The Ins and Outs of Building in Antarctica
Construction in the winter is already hard enough. Can you imagine what it would take to build in the Antarctic? To no one's surprise, it is an incredibly difficult task and takes years and years of planning. There are a couple of reasons for this, including the Antarctic Treaty, the logistics of getting to Antarctica, and then the actual construction that needs to take place.
How The Antarctic Treaty Affects Construction
The Antarctic Treaty is an agreement between countries across the world that it should be treated as a peaceful, neutral territory to be shared by everyone. If any country or nation wants to build on the continent, the buildings must be used strictly for scientific purposes. Any scientific findings made in Antarctica must be shared publicly.
Once you are finished with your studies, the treaty states that all structures should be removed from the land and returned to the way it was originally found. Because it would be very expensive and difficult to remove these structures, very few countries have ever fully closed their stations and buildings in Antarctica. Instead, they scale back the number of people living there.
The Logistics of Getting to Antarctica
Possibly the biggest challenge of building in Antarctica is arriving there first. Getting everything you need to the Antarctic requires cargo ships and unfortunately, due to the ice and hours of sunlight, there are only a few months of the year when accessing Antarctica and construction is possible. This makes the margin for error in the planning process minimal. Everything, including the staff and all their food, equipment, materials, scientific necessities and office supplies, etc. needs to be on that boat.

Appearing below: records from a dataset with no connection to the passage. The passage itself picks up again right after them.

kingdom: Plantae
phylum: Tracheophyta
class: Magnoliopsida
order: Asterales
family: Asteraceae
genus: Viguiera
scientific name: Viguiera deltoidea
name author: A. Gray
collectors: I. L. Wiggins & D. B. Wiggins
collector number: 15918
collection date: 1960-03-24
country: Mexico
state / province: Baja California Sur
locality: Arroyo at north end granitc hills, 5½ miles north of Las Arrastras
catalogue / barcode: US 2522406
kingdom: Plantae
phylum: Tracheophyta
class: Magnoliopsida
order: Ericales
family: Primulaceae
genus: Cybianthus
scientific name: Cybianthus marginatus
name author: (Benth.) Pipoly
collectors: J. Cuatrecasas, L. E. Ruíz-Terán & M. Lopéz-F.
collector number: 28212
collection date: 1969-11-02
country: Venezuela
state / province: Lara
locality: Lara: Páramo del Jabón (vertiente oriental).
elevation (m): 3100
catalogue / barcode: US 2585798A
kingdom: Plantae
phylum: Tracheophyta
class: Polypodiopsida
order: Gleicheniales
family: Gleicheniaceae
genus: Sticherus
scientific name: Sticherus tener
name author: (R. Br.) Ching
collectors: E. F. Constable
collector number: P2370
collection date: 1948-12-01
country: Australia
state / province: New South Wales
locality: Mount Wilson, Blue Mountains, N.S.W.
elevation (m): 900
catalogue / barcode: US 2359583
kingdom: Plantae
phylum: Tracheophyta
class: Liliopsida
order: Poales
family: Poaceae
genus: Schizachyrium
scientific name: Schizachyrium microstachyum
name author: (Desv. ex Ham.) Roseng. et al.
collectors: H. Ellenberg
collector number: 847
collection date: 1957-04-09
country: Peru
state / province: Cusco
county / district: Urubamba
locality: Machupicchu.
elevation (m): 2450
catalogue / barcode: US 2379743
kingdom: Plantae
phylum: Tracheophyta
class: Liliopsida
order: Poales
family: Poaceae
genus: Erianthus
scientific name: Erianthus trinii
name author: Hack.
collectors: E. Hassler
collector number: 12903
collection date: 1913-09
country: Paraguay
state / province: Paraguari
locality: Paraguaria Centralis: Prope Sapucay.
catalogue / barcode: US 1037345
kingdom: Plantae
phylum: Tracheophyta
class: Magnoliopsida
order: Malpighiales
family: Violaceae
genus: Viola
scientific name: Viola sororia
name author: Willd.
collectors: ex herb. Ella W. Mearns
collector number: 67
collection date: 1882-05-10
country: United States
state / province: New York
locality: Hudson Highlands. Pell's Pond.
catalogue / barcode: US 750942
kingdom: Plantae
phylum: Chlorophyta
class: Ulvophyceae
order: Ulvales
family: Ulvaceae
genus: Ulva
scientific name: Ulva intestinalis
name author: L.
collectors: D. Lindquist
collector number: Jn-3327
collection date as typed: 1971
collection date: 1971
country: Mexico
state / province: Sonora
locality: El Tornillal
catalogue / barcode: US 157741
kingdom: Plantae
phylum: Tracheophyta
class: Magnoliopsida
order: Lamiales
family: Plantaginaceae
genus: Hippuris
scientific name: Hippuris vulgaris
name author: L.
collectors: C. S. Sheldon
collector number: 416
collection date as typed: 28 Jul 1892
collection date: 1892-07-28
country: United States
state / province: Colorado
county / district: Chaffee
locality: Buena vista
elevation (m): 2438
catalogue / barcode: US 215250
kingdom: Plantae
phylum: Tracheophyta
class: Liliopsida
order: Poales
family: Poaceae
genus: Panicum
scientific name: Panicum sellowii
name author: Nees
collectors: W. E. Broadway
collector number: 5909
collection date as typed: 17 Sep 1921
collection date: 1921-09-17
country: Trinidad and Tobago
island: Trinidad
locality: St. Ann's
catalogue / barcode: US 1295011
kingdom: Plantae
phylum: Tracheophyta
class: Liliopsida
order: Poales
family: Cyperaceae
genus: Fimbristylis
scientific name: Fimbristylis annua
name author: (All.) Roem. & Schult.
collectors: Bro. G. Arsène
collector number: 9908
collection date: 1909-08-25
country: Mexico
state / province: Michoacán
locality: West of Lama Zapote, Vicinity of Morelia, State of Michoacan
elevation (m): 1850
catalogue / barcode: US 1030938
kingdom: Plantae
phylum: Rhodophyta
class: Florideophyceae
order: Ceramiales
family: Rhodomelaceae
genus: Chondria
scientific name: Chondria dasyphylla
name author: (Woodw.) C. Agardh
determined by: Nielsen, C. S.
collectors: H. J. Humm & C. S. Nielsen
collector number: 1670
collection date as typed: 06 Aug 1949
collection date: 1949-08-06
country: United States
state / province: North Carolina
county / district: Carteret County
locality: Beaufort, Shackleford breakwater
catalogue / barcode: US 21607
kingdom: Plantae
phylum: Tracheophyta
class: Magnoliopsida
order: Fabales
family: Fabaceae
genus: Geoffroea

Therefore, planning before the ship ever gets loaded can take years. From the design of the buildings, figuring out what needs to be pre-fabricated, sending extra parts in case of damages, and bringing all the right attachments for the equipment, having things replaced quickly is not possible. That's why planning thoroughly is increasingly important when working in the Antarctic.
Building in Antarctica: The Jang Bogo Antarctic Research Station
Now that you're there, it's time to get to work. Unfortunately, the weather can be one of the biggest barriers to construction. According to reports, blizzards in Antarctica can last up to 10 days and winds can hit 40 miles per hour (or 65 kilometers per hour). This delays construction by a substantial amount, especially when there are already so few working days to begin with.
On top of that, the weather in the Antarctic can get incredibly cold, even in those summer months when the temperature rarely breaks zero degrees Fahrenheit.
A great example of how the construction process works in Antarctica is from the team that built the South Korean Antarctic Research Station, Jang Bogo. When they arrived to build the project and prepare the land, they quickly learned that an excavation project that would only take two or three hours in South Korea could take two or three days in the Antarctic.
Beyond that, the engineering of a building is incredibly important. Because the ground can be so frozen and snowfall can be a nuisance, they made sure the station they designed was elevated. This would help reduce the impact of snowfall in getting into the station and would also allow wind not to impact the building as much. They also designed the building to be a triangle shape with dimpled roofs, much like a golf ball, to reduce the impact of strong winds that come from every direction.
Before getting to Antarctica, all the machines have to be deeply cleaned and all mold, dust, dirt, etc must be removed. In alliance with the Antarctic Treaty, no foreign species should be in contact with the continent to reduce any impact on the land.
Another important element of working in freezing weather is protecting your equipment. Cold-starting machines can damage them so bringing block heaters or idling them was necessary. Other concerns like having the right fluids, gases, and oils in the machine to make sure the machines perform without freezing. And when the weather was harshest, trying to protect them from the strong winds, ice, and snow was useful in prolonging the lifespan of the equipment.
One of the first things to do is build a temporary shelter for the laborers. While some may head back to the ship, sometimes people will need to heat up or need urgent protection from the wind and harsh weather. Another vital aspect of being safe on the job and protecting the people is through proper layering and wearing the right workwear and gear. Working in cold climates can lead to an increased risk of hypothermia, frostbite, and illness so making sure staff feel warm and protected is important to the success of the project.
Building in Antarctica is not a task for the faint of heart. It takes a lot of preparation, logistical knowledge, execution, and courage. However, it is necessary for the future of scientific knowledge. And while there is no specific population of Antarctica, because everyone technically is a visitor from a foreign country, there are many small Antarctica cities, or bases, where people live and prolific research is being completed, depending on the time of year.